Step 4: Use the Tool

# workflow.py
from agents import Agent, Runner
from project.tools import move_money

# Store task_id for streaming interceptor
self._task_id = params.task.id
self._trace_id = params.task.id
self._parent_span_id = params.task.id

money_agent = Agent(
    name="Money Transfer Agent",
    instructions="Use the move_money tool to transfer funds between accounts.",
    tools=[move_money],
)

# Run agent - when move_money is called, it creates TWO activities sequentially
# Streaming and lifecycle tracking happen automatically via Agentex infrastructure
result = await Runner.run(money_agent, params.event.content.content)

Why This Works

Guaranteed Sequential Execution

1. LLM decides to call move_money tool
2. Activity: withdraw_money executes
   → If fails: Temporal retries automatically
   → If succeeds: Proceeds to next step
3. Activity: deposit_money executes
   → If fails: Temporal retries automatically
   → Withdraw already completed (durable state)
4. Tool returns success
5. LLM continues with confirmation

Execution Guarantees

  • Sequential execution: Activities execute in order with durable checkpoints between steps
  • Partial state visibility: If deposit fails after withdraw succeeds, you know exactly what completed and can implement compensating logic (e.g., refund)
  • Exact resumption: If system crashes, resumes at the exact activity that was running
  • No lost workflow state: Temporal's event sourcing ensures the complete execution history is preserved
  • Automatic retries: Failed activities retry based on configured retry policies

Important: Temporal does not provide automatic rollback. If withdraw_money completes but deposit_money fails, the withdrawal has happened and is durable. Your workflow code must implement compensating transactions if rollback behavior is needed.

Idempotency Requirements

Critical: All activities must be idempotent because Temporal may retry them. An activity is idempotent if calling it multiple times with the same inputs produces the same result without unintended side effects.

Why this matters:

  • Network failures can cause Temporal to retry an activity that actually succeeded
  • Without idempotency, withdraw_money could withdraw funds twice
  • Use idempotency keys, transaction IDs, or check-before-execute patterns

Example - Non-idempotent (dangerous):

@activity.defn
async def withdraw_money(account: str, amount: float) -> str:
    # BAD: Will withdraw twice if retried after network failure
    await bank_api.withdraw(account, amount)
    return f"Withdrew ${amount}"

Example - Idempotent (safe):

@activity.defn
async def withdraw_money(account: str, amount: float, transaction_id: str) -> str:
    # GOOD: Check if transaction already completed
    if await bank_api.transaction_exists(transaction_id):
        return await bank_api.get_transaction_result(transaction_id)
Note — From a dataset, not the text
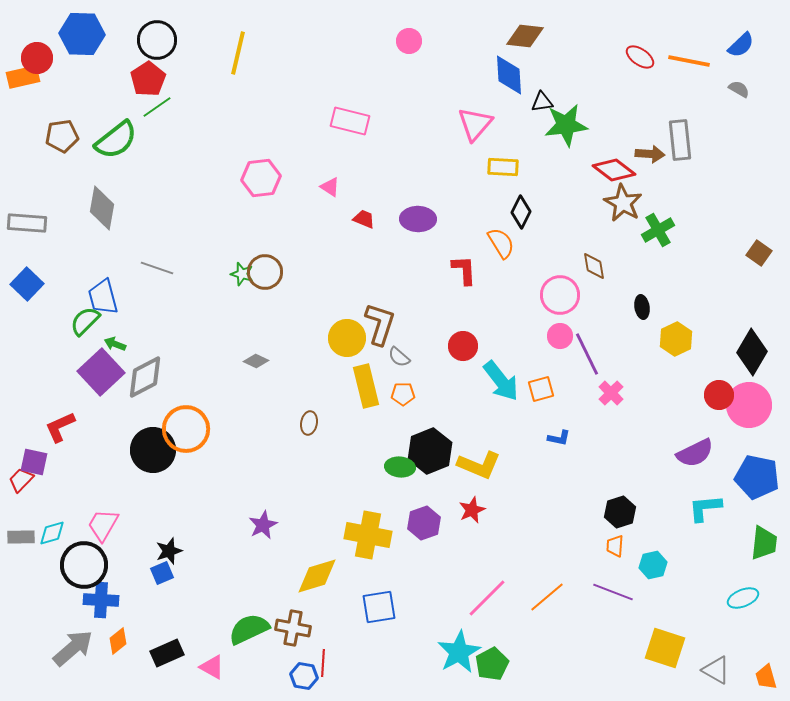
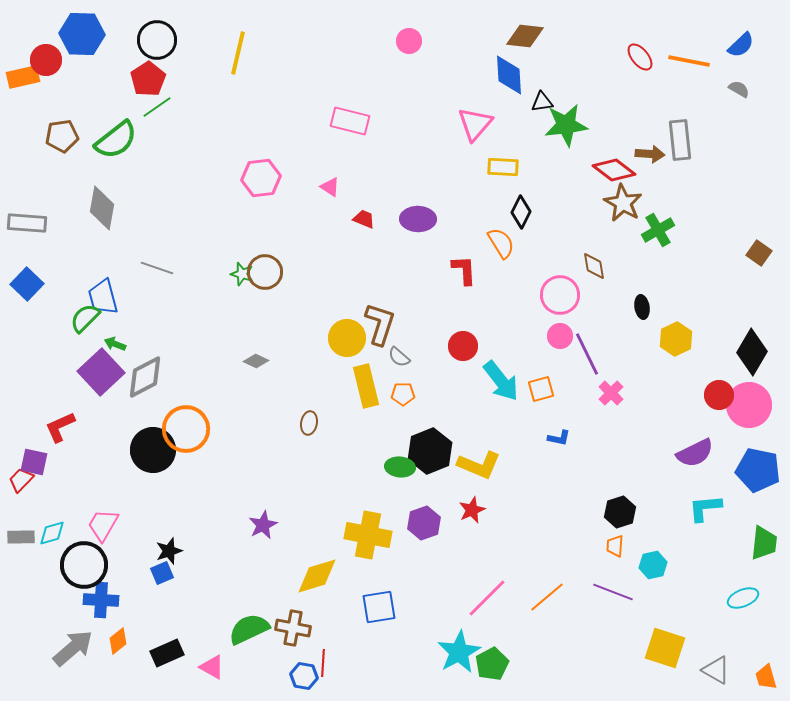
red ellipse at (640, 57): rotated 16 degrees clockwise
red circle at (37, 58): moved 9 px right, 2 px down
green semicircle at (85, 321): moved 3 px up
blue pentagon at (757, 477): moved 1 px right, 7 px up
    # Execute with idempotency key
    result = await bank_api.withdraw(account, amount, idempotency_key=transaction_id)
    return result

Learn more about Temporal activity idempotency

What You See in Production

Money Transfer Response

The agent successfully transfers money with full context.

Temporal UI Showing Both Activities

Temporal UI shows both activities, execution times, and parameters - full observability into the transactional operation.